Outlining the challenges
Cancer Research UK Manchester Institute Director, Professor Richard Marais, tells us about the offering of the Manchester Cancer Research Centre partnership and outlines the challenges and opportunities that are generated by the research community’s ever increasing knowledge of this complex disease.
Professor Richard Marais
Professor Richard Marais is the Director, Cancer Research UK Manchester Institute and Professor of Molecular Oncology at The University of Manchester.
As a basic science institute within a clinical cancer environment, our focus is on translational and clinical research. Our scientists are working on understanding the biology of cancer and how we can use this knowledge to improve cancer care. We bring the ability to work right across the board, from the discovery of cancer biology, the identification of targets and biomarkers, all the way through to the production of new drugs in our Drug Discovery Unit. We implement biomarkers via our biomarker centre all the way through to clinical trials and use the information from these trials to refine our understanding and improve patient care.
Access to patient samples and clinical data is incredibly important in modern research and this is a major benefit of the partnership to us. It means that we can have an improved understanding of how patients are responding to new treatments, drugs and strategies and modify our research accordingly.
Equally important is being aware of the questions which are being asked within the clinical community. It’s the ability to bring the clinical and the basic scientists together and interact so that we can start to find out what basic research questions the clinicians need answering, making sure that we’re in the discussions about this and making sure than any new discoveries feed through to the clinic, as early as possible.
“We’re now beginning to comprehend just exactly how complex cancer really is”

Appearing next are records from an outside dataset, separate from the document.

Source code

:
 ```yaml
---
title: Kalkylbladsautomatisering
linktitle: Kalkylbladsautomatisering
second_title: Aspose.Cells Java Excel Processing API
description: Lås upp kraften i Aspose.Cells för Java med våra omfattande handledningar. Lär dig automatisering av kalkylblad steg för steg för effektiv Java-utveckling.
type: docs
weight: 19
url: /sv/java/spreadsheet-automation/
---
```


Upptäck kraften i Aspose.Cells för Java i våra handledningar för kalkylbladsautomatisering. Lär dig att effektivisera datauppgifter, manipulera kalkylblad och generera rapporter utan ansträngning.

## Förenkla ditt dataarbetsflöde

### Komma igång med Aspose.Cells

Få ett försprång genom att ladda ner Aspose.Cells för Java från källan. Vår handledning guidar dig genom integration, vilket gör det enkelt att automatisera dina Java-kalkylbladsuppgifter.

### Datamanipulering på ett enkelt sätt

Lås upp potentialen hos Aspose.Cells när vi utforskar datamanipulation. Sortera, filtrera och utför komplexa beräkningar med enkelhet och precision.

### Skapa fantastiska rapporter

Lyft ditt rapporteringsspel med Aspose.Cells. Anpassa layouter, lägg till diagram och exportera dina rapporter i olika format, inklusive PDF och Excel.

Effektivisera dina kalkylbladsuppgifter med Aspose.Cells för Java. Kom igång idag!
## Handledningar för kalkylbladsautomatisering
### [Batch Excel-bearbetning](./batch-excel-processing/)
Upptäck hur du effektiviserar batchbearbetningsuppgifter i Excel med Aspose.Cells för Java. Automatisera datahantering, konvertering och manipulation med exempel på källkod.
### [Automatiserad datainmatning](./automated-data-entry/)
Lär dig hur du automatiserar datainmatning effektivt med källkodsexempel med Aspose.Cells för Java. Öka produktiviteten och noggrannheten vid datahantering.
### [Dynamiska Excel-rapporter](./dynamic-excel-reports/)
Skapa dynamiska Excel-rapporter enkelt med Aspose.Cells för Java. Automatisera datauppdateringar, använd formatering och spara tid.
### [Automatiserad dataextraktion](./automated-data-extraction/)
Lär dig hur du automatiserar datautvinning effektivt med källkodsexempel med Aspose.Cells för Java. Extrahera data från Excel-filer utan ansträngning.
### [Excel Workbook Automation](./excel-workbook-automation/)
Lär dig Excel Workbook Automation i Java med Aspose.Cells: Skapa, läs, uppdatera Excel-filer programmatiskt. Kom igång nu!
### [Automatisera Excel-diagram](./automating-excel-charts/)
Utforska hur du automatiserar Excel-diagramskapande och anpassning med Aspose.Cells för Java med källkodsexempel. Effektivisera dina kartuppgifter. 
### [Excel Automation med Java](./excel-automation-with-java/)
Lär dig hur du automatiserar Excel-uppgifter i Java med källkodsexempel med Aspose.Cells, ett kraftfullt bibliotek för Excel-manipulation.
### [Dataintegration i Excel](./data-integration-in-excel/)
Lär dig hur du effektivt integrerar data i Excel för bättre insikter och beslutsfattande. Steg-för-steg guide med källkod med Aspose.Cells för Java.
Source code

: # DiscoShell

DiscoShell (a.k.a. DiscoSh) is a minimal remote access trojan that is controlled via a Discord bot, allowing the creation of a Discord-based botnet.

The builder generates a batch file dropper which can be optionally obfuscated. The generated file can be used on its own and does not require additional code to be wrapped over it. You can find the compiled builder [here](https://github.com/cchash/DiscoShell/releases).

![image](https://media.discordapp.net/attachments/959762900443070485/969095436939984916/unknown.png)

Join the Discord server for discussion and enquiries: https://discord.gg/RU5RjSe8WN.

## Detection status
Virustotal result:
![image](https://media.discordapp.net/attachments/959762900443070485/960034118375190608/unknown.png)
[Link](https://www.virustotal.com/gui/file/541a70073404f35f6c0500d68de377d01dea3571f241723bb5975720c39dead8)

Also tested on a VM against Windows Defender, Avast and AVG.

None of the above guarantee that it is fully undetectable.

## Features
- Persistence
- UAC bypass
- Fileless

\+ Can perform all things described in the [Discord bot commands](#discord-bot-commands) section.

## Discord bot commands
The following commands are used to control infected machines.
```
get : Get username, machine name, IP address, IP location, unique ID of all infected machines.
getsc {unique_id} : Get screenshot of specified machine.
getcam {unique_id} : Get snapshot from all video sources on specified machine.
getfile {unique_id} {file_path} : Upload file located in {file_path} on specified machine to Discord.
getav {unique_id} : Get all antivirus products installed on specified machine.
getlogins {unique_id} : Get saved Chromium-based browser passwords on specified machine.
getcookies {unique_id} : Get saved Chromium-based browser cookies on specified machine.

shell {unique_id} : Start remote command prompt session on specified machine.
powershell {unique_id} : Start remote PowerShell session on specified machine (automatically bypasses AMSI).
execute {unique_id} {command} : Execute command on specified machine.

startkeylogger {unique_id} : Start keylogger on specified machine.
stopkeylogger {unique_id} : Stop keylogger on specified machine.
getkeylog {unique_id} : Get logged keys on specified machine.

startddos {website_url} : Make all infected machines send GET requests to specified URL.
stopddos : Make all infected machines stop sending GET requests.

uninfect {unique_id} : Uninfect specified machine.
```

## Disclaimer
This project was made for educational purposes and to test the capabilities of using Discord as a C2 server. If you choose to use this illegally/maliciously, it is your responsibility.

Our increased understanding of cancer biology means there are more opportunities globally than ever before to apply this knowledge. Of course you’re always going to be in a position where your understanding today is greater than it was yesterday but we’re now beginning to comprehend just exactly how complex cancer really is.
We’re starting to see the magnitude of the disease’s complexity. While our collective global research community’s understanding of the disease is still quite rudimentary, we are continually making huge advances in knowledge. The opportunity for us all lies in the advancements made in one disease area feeding into other areas and for us to identify how we can cross-fertilise knowledge across different disease areas. For example, amongst the big four cancers (breast, lung, prostate and bowel) breast cancer incidence has reduced by 10% in the past five years whereas prostate cancer has only seen a 5-6% reduction. Can lessons in breast be applied to prostate?
Whilst increased scientific understanding is leading to improvements in patient care and surgical techniques are resulting in better patient outcomes, at the same time we need to maintain our level of questioning. How we can improve our knowledge of drugs in order to combine different modalities that will achieve better patient outcomes? How do you combine surgery with chemotherapy? How do you improve the new targeted therapy with immunotherapy? How do you get the best out of that? These are the learning opportunities we have.
Understanding our data
Our access to new drugs and increased understanding of cancer is beginning to impact on patient outcomes, with us slowly seeing more people surviving cancer than ever before. But the increased knowledge, treatment options and methodologies bring increased associated challenges; how can we best harness all this complexity?
New scientific and clinical techniques and drugs mean we’re able to understand cancer better than ever before but all this learning generates enormous amounts of new data, and we’re generating it so quickly that we barely have time to understand it before we have to move to the next stage. We need to become smarter in learning how to simplify this.
To really make an impact for patients we’re going to have to learn how to get the best out of the drugs we’ve got, how to most effectively combine them, and how to do that in individual patients so that we’re personalising their treatment to ensure that we’re treating their specific tumour and nobody else’s.
When I first arrived in Manchester, clinicians in my field, melanoma, were frustrated because they didn’t know which drugs they could put their patients on as the small number available weren’t working.
Now those same clinicians have so many options that they don’t know which of the multitude of drugs to give to which patient. They’re overwhelmed by choice. So we need to concentrate on the idea of precision medicine, which sees us giving every patient the individual treatment they need and don’t just treat everybody the same. This is a technical and clinical challenge but something that Manchester is perfectly suited to tackle.
There’s a huge, untapped expert community here that the cancer community could engage more routinely with and who would bring immense value to the research. For example, we’re starting to bring in the material scientists, physicists, engineers and mathematicians. But alongside this we need to build the basic biology and infrastructure that will allow this to become more routine and allow us to have more people feeding into different areas.
There’s potentially an enormous amount of space to fill and I think there are genuine opportunities to be broader and wider in what we do.
Whilst we are still a relatively small community, it’s worth remembering that Manchester forms the core of the Cancer Research UK investment outside of the south west of England so, in addition to the science, the research and the discovery that we have here, we’ve also got the political clout. This is where we make things happen.
Manchester’s translational and clinical researchers understanding the biology of cancer is leading to more personalised treatment.